Eingeseift und abgespült, die Haare gewaschen und mit einem Kamm geglättet, nach dem Olivenöl und Jasmin der Seife duftend, saßen Maya und Djamila nebeneinander am Ufer, um sich von der Sonne trocknen zu lassen, wo auch Mayas Strümpfe lagen, die sie gründlich mit Wasser und dem Seifenstück bearbeitet hatte. Djamila kramte in ihrem Obergewand herum und zog aus einer eingenähten Tasche eine Handvoll flacher Küchlein hervor, nicht größer als ein Geldstück.

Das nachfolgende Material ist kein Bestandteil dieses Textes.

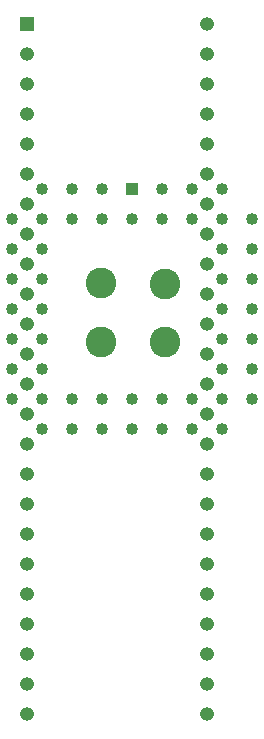
<source format=gts>
G04 #@! TF.GenerationSoftware,KiCad,Pcbnew,(5.1.6-0)*
G04 #@! TF.CreationDate,2023-03-04T21:55:24+01:00*
G04 #@! TF.ProjectId,PaulaAdapter,5061756c-6141-4646-9170-7465722e6b69,rev?*
G04 #@! TF.SameCoordinates,Original*
G04 #@! TF.FileFunction,Soldermask,Top*
G04 #@! TF.FilePolarity,Negative*
%FSLAX46Y46*%
G04 Gerber Fmt 4.6, Leading zero omitted, Abs format (unit mm)*
G04 Created by KiCad (PCBNEW (5.1.6-0)) date 2023-03-04 21:55:24*
%MOMM*%
%LPD*%
G01*
G04 APERTURE LIST*
%ADD10C,2.600000*%
%ADD11C,1.022400*%
%ADD12R,1.022400X1.022400*%
%ADD13O,1.200000X1.200000*%
%ADD14R,1.200000X1.200000*%
G04 APERTURE END LIST*
D10*
X35877500Y-57277000D03*
D11*
X48704500Y-46863000D03*
X48704500Y-49403000D03*
X48704500Y-51943000D03*
X48704500Y-54483000D03*
X48704500Y-57023000D03*
X48704500Y-59563000D03*
X46164500Y-44323000D03*
X46164500Y-49403000D03*
X46164500Y-51943000D03*
X46164500Y-54483000D03*
X46164500Y-57023000D03*
X46164500Y-59563000D03*
X46164500Y-62103000D03*
X46164500Y-64643000D03*
X43624500Y-64643000D03*
X41084500Y-64643000D03*
X38544500Y-64643000D03*
X36004500Y-64643000D03*
X33464500Y-64643000D03*
X30924500Y-64643000D03*
X48704500Y-62103000D03*
X43624500Y-62103000D03*
X41084500Y-62103000D03*
X38544500Y-62103000D03*
X36004500Y-62103000D03*
X33464500Y-62103000D03*
X30924500Y-62103000D03*
X28384500Y-62103000D03*
X28384500Y-59563000D03*
X28384500Y-57023000D03*
X28384500Y-54483000D03*
X28384500Y-51943000D03*
X28384500Y-49403000D03*
X28384500Y-46863000D03*
X30924500Y-59563000D03*
X30924500Y-57023000D03*
X30924500Y-54483000D03*
X30924500Y-51943000D03*
X30924500Y-49403000D03*
X30924500Y-46863000D03*
X43624500Y-44323000D03*
X41084500Y-44323000D03*
X30924500Y-44323000D03*
X33464500Y-44323000D03*
X36004500Y-44323000D03*
D12*
X38544500Y-44323000D03*
D11*
X46164500Y-46863000D03*
X43624500Y-46863000D03*
X41084500Y-46863000D03*
X33464500Y-46863000D03*
X36004500Y-46863000D03*
X38544500Y-46863000D03*
D13*
X44894500Y-30353000D03*
X29654500Y-88773000D03*
X44894500Y-32893000D03*
X29654500Y-86233000D03*
X44894500Y-35433000D03*
X29654500Y-83693000D03*
X44894500Y-37973000D03*
X29654500Y-81153000D03*
X44894500Y-40513000D03*
X29654500Y-78613000D03*
X44894500Y-43053000D03*
X29654500Y-76073000D03*
X44894500Y-45593000D03*
X29654500Y-73533000D03*
X44894500Y-48133000D03*
X29654500Y-70993000D03*
X44894500Y-50673000D03*
X29654500Y-68453000D03*
X44894500Y-53213000D03*
X29654500Y-65913000D03*
X44894500Y-55753000D03*
X29654500Y-63373000D03*
X44894500Y-58293000D03*
X29654500Y-60833000D03*
X44894500Y-60833000D03*
X29654500Y-58293000D03*
X44894500Y-63373000D03*
X29654500Y-55753000D03*
X44894500Y-65913000D03*
X29654500Y-53213000D03*
X44894500Y-68453000D03*
X29654500Y-50673000D03*
X44894500Y-70993000D03*
X29654500Y-48133000D03*
X44894500Y-73533000D03*
X29654500Y-45593000D03*
X44894500Y-76073000D03*
X29654500Y-43053000D03*
X44894500Y-78613000D03*
X29654500Y-40513000D03*
X44894500Y-81153000D03*
X29654500Y-37973000D03*
X44894500Y-83693000D03*
X29654500Y-35433000D03*
X44894500Y-86233000D03*
X29654500Y-32893000D03*
X44894500Y-88773000D03*
D14*
X29654500Y-30353000D03*
D10*
X35877500Y-52260500D03*
X41275000Y-57277000D03*
X41275000Y-52324000D03*
M02*

</source>
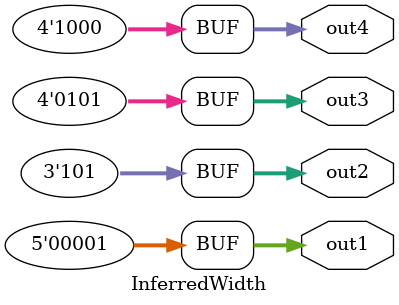
<source format=v>
module InferredWidth (
  output        [4:0] out1,
  output        [2:0] out2,
  output signed [3:0] out3,
  output signed [3:0] out4
);
  assign out1 = 5'h1;
  assign out2 = 3'h5;
  assign out3 = 4'sh5;
  assign out4 = -4'sh8;
endmodule

</source>
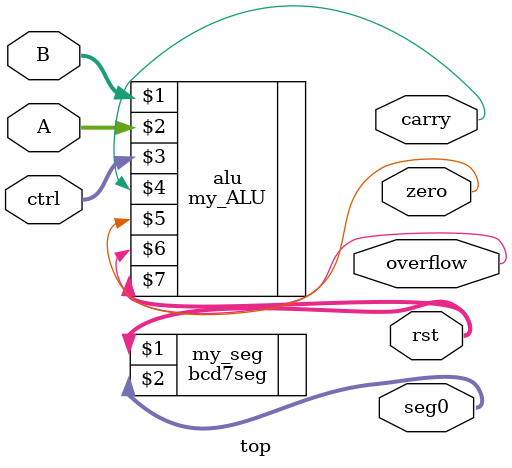
<source format=v>
module top(
	input [3:0]	B,A,
	input [2:0] ctrl,

	output carry,zero,overflow,
	output [3:0] rst,
	output [6:0] seg0
);

my_ALU alu(B,A,ctrl, carry, zero, overflow, rst);
bcd7seg my_seg(rst, seg0);

endmodule

</source>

»Hier«, bot sie sie Maya an, »ein Geschenk vom Fest gestern.« Sie war hörbar bemüht, langsam und deutlich zu sprechen; ihre Worte kamen ein klein wenig verzerrt aus ihrem verzogenen Mund. Maya mochte Djamilas Stimme, die etwas heiser war und doch voller Wärme. Mit schelmischem Blick teilten die beiden Frauen die Süßigkeiten untereinander auf, die knusprig waren und klebrig süß, nach Mandeln und getrockneten Früchten schmeckten.
»Djamila«, begann Maya, als sie den Mund wieder leer hatte. »Wie …« Sie verstummte und deutete mit dem Finger auf ihr eigenes Kinn.